Our close encounter with 99942 Apophis may not be over, according
to some doomsday predictors. According to calculations, if 99942
Apophis precisely hits a ìkeyholeî distance from Earth
in 2029 of 18,893 miles, the asteroid will be back for another,
much less friendly visit exactly seven years later on April 13,
2036. This time the target would be somewhere along a line from
Russia through the Pacific, across Central America and into the
Atlantic. Not the best present for my 51st anniversary. NASA has
placed the probability of this scenario happening at around 45,000-to-1.
As of the end of March this year, 853 potentially hazardous asteroids
have been discovered. On March 11, 2007, asteroid 2007EH passed
119,500 miles from us, and 2007EK missed by 16,700 miles. Both were
inside the Moon’s orbit. Still other future close shaves are
scheduled for November 2011 by 2005 YU55 at ninety-nine thousand
miles, 2001 WN5 in June 2028 at one hundred fifty-five thousand
miles. But none of the 853 known asteroids that pass close to us
are expected to impact us through the year 2178.
THE PLANETS AND THE MOON
• Mercury will be rising in the east after sunrise this month.

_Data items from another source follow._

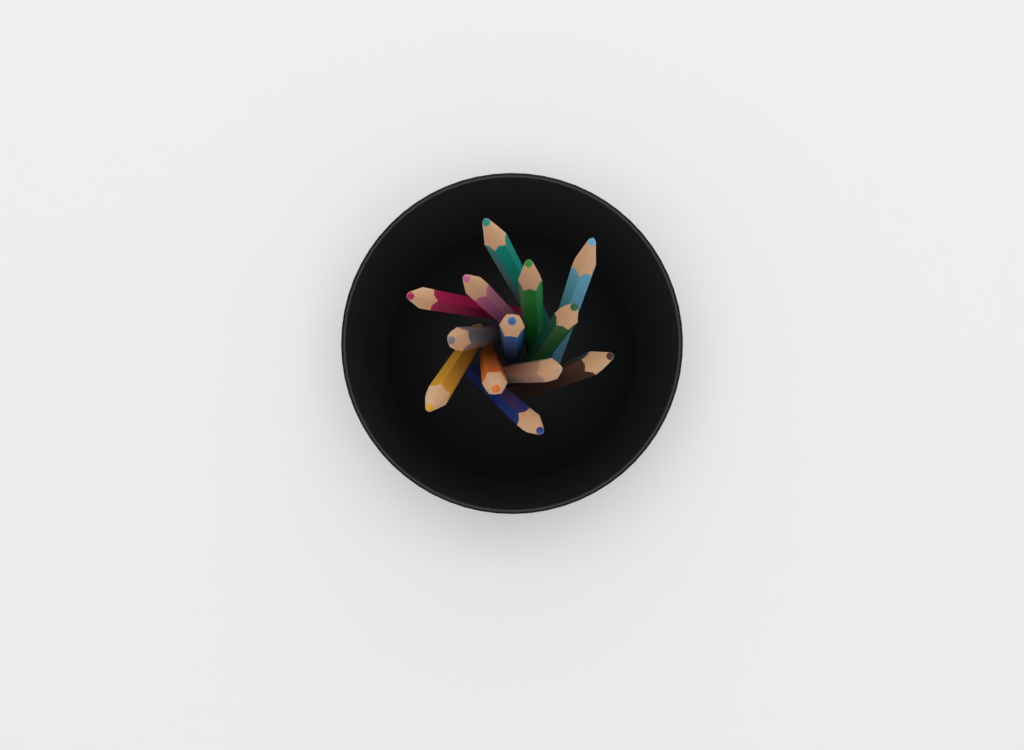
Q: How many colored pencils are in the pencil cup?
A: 13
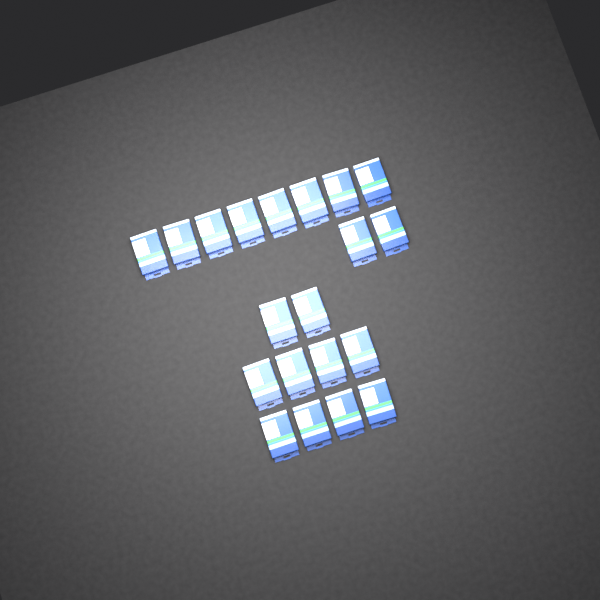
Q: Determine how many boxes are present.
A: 20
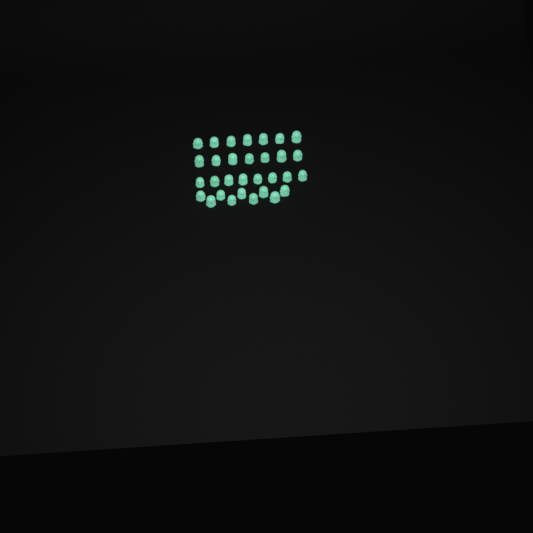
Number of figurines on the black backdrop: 31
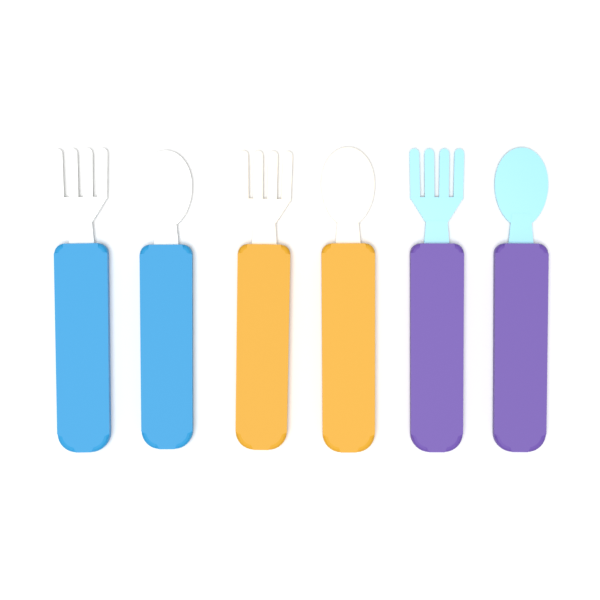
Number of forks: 3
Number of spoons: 3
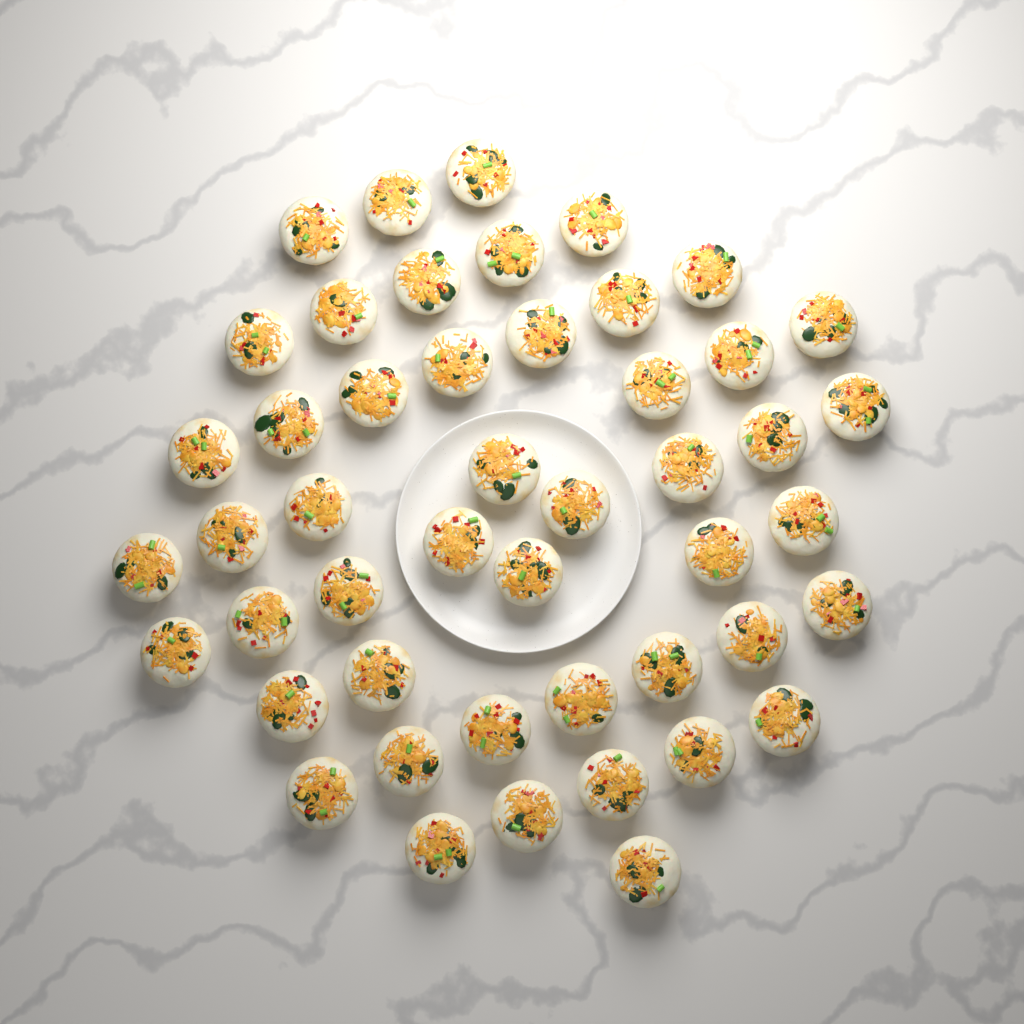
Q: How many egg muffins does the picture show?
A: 48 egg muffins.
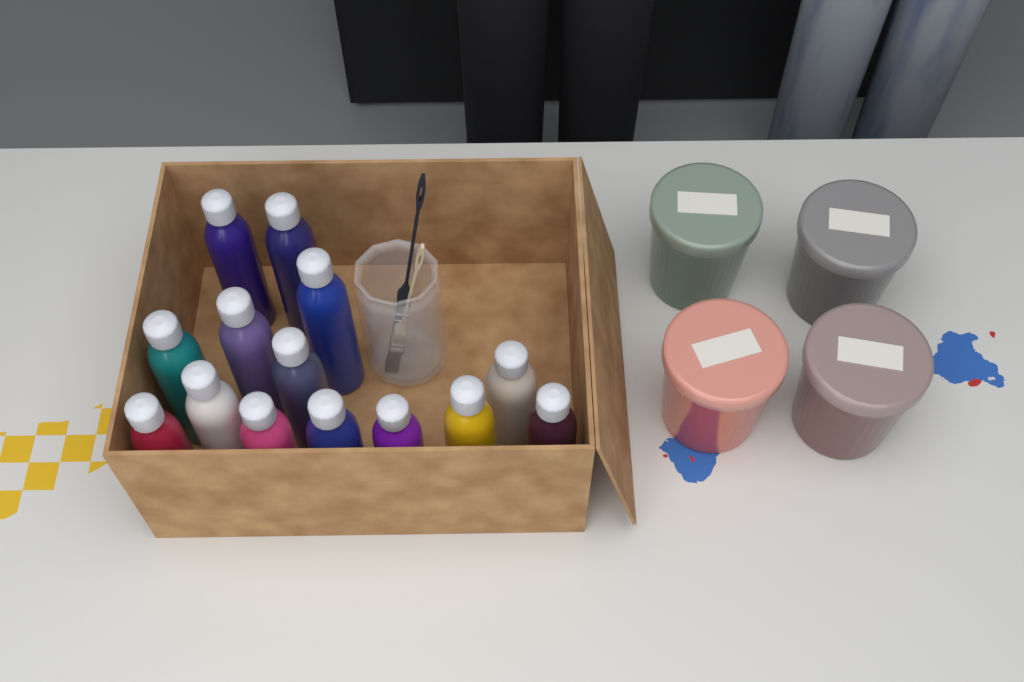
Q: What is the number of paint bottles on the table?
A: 14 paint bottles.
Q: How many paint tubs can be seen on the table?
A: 4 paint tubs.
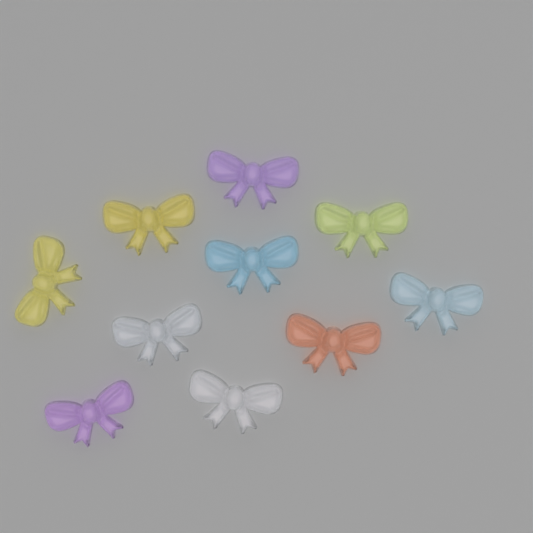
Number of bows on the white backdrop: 10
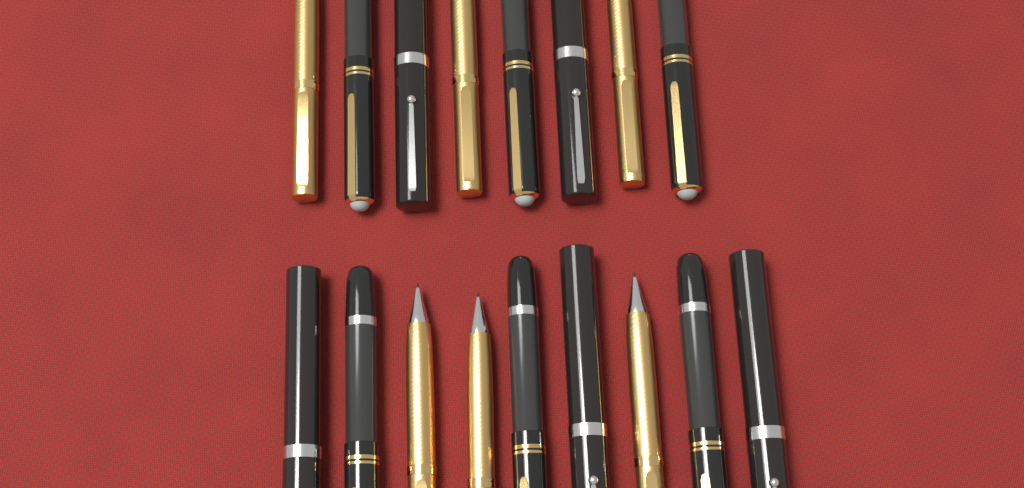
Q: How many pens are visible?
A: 17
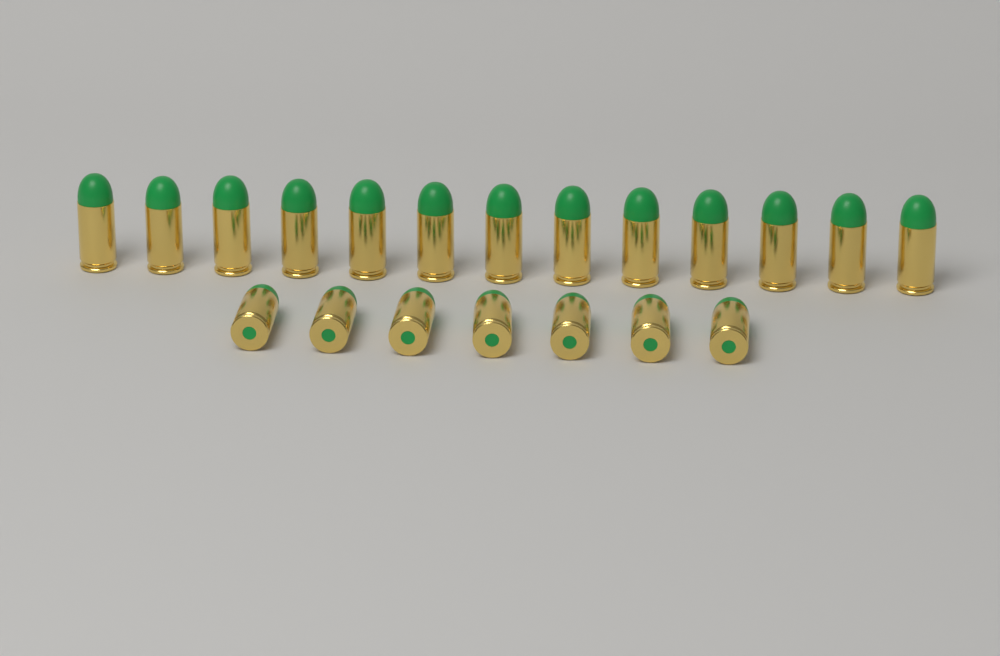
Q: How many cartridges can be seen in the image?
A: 20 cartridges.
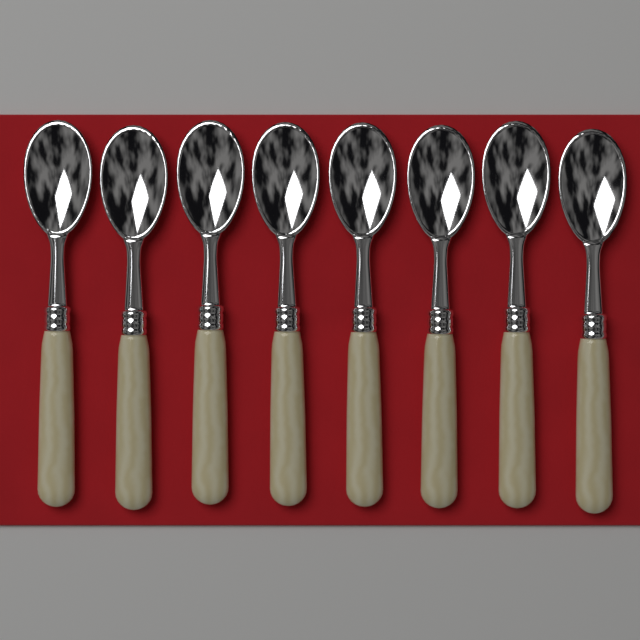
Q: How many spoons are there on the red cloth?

• Venus will set in the western sky from 10:30 p.m. early
in the month to 11:15 p.m. later in the month. Venus will join the
Moon in a close encounter on the 19th.
• Mars is an early morning riser in the east about 4:45 a.m.
Look for a Mars—Moon conjunction on the 14th.
• Jupiter rises around 1 a.m. early in April and 11 a.m. late
in the month. Check out the Jupiter—Moon conjunction near
the star Antares, in Scorpius, one hour before sunrise on the 8th.
• Saturn is up at sunset and will set in the west between
11 p.m. and 3 a.m. through the month. On the 24th, an hour after
sunset, look for a conjunction between the Moon and Saturn, above
the western horizon. To the left of Saturn will be the star Regulus.
To the right of the Moon will be Pollux and Castor, the Gemini twins.
Bright Sirius will be low, below the twins. Procyon is a bit above
Sirius.
• The Moon is full on April 2. Easter is the first Sunday
after the first Full Moon of Spring, making it April 8th this year.
The New Moon is on the 17th, when the Moon reaches perigee at 221,914
miles, its closest approach to Earth. The Moon’s apogee is
on the 3rd, the farthest from Earth, at 252,479 miles.